Petri is the only Republican among Congress’ Harvard alumni.

In an AIPAC forum, Sherman advocated “embarrassing companies” that do business with Iran and chided the U.S. for allowing Boeing plane parts to be exported to Iran. “My response: Stop your terrorism or ground your air fleet," he said. “Their response is to allow the Boeing parts exports.

“We all know what's going on here,” Sherman added. “Three administrations violating American law for the purpose of protecting Iran's business partners.”

Chester told The Hill that Harvard was not a leader on South African divestment during the apartheid era, calling it “an enduring stain on Harvard's legacy.” The goal is to make sure that a strong statement is made on Iran.
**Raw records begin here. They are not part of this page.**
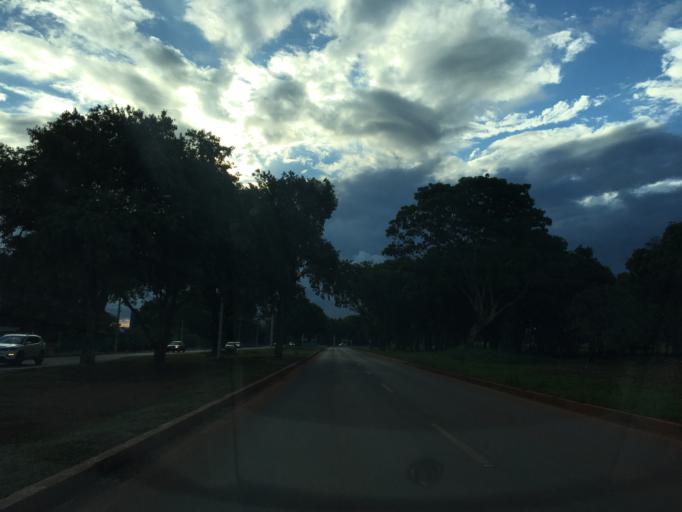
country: BR
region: Federal District
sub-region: Brasilia
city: Brasilia
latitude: -15.8165
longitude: -47.8645
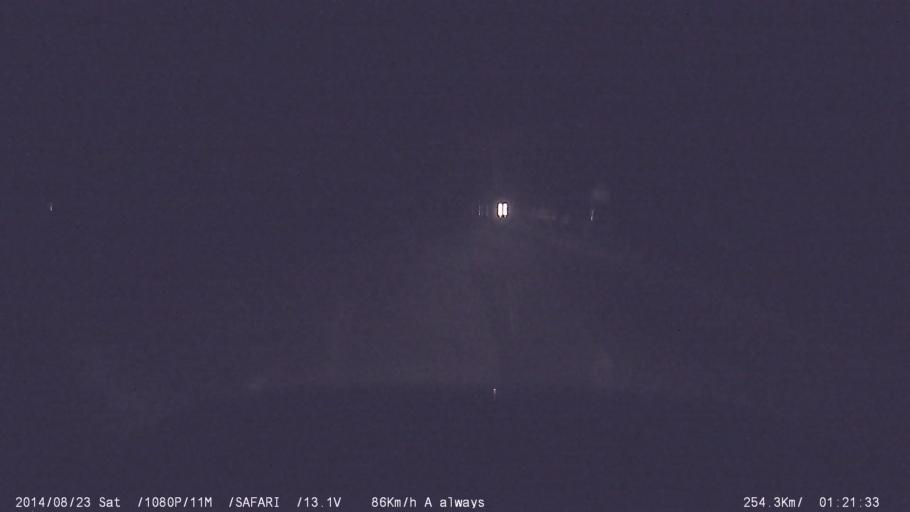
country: IN
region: Tamil Nadu
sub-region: Kancheepuram
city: Kanchipuram
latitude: 12.8767
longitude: 79.6138
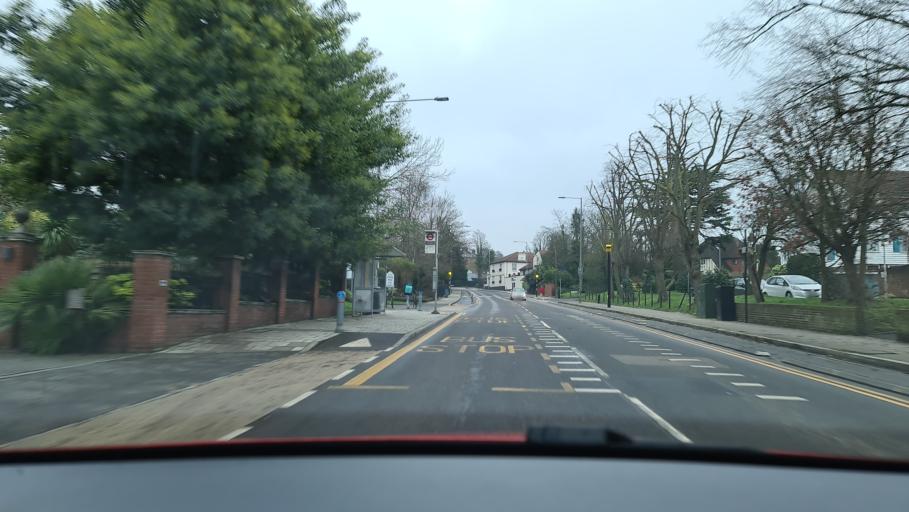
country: GB
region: England
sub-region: Greater London
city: Kingston upon Thames
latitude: 51.4179
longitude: -0.2809
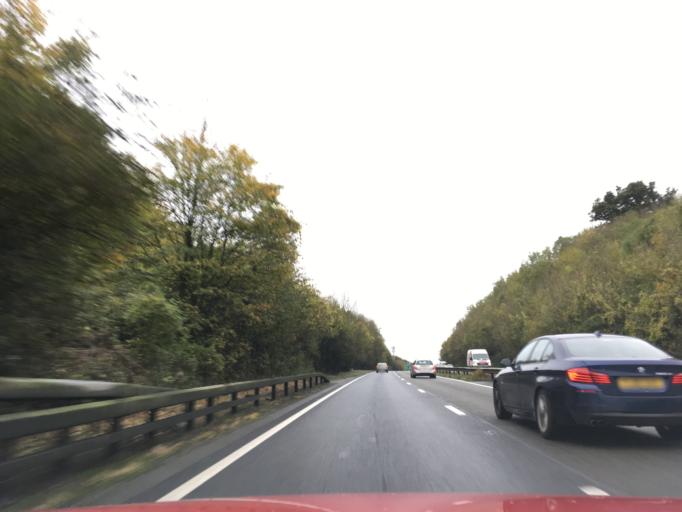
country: GB
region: England
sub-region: Hampshire
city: Overton
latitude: 51.1866
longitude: -1.3363
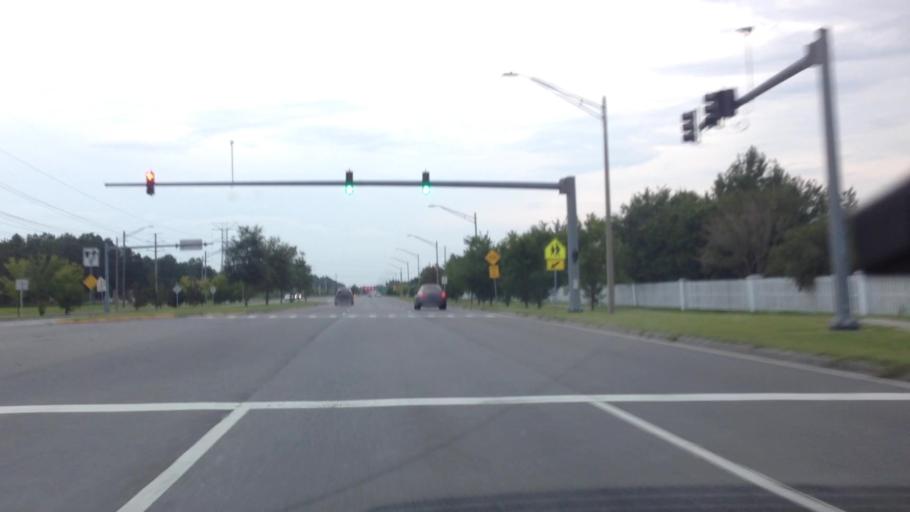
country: US
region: Florida
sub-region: Duval County
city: Neptune Beach
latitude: 30.3046
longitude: -81.4892
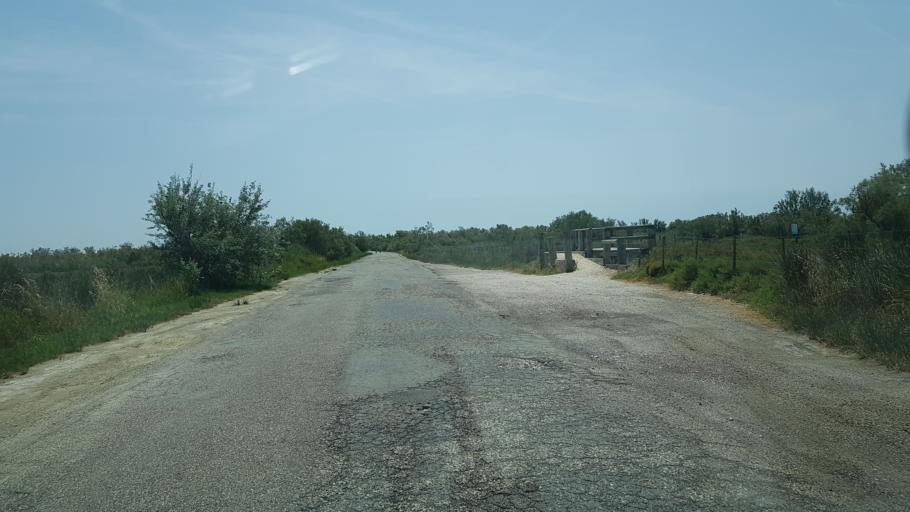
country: FR
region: Provence-Alpes-Cote d'Azur
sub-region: Departement des Bouches-du-Rhone
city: Arles
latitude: 43.5399
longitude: 4.6375
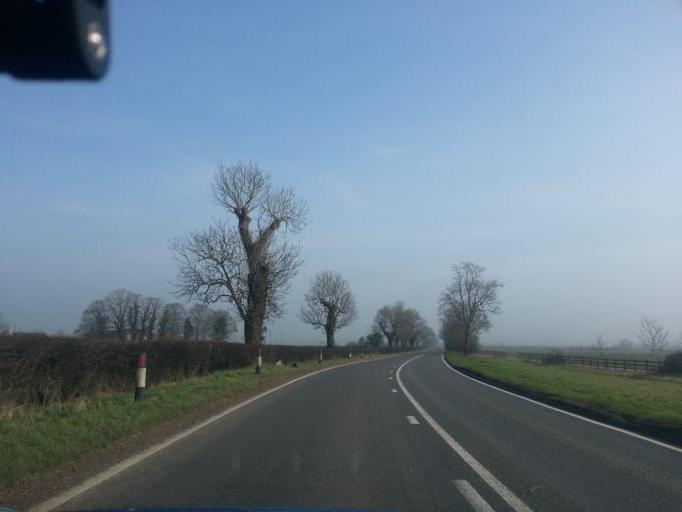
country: GB
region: England
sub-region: Oxfordshire
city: Shrivenham
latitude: 51.6236
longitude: -1.6258
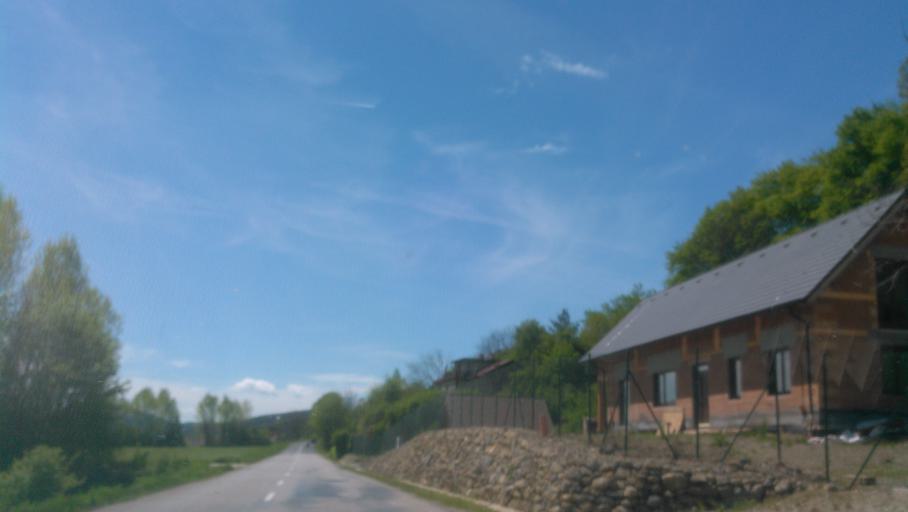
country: SK
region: Banskobystricky
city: Hrochot,Slovakia
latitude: 48.7738
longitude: 19.2915
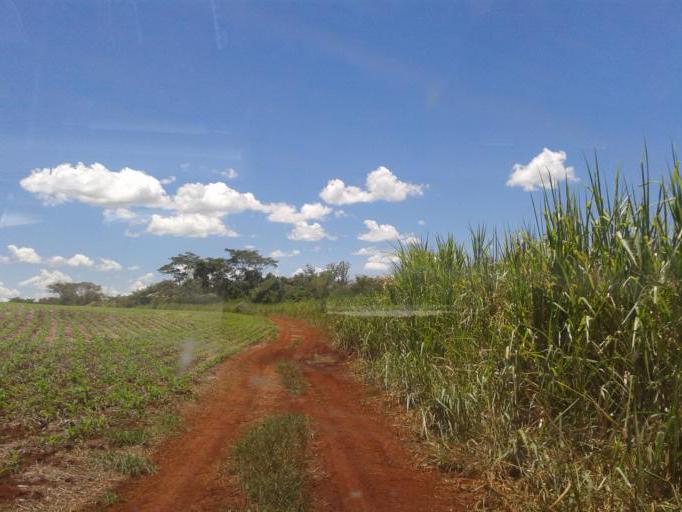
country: BR
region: Minas Gerais
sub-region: Capinopolis
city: Capinopolis
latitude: -18.5879
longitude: -49.5392
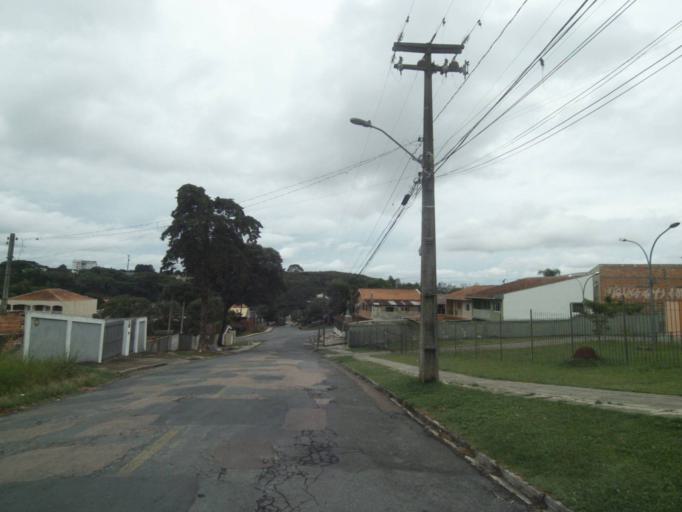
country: BR
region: Parana
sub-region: Curitiba
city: Curitiba
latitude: -25.4569
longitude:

With healthcare just passing and leaders in Congress freed up a bit to pay attention to other issues, “hopefully they can go from one success to another,” Chester said.

Student Sam Silverleib said the divestment effort is about “standing up and saying this regime is wrong and we're not supporting it.”

Recent Harvard graduate Natalia Martinez has also created and launched an online alumni petition to urge the university to divest from Iran.

The AIPAC conference was attended by 213 student body government presidents from all 50 states and 1,303 college and high school students. Few of the students were Jewish, according to AIPAC.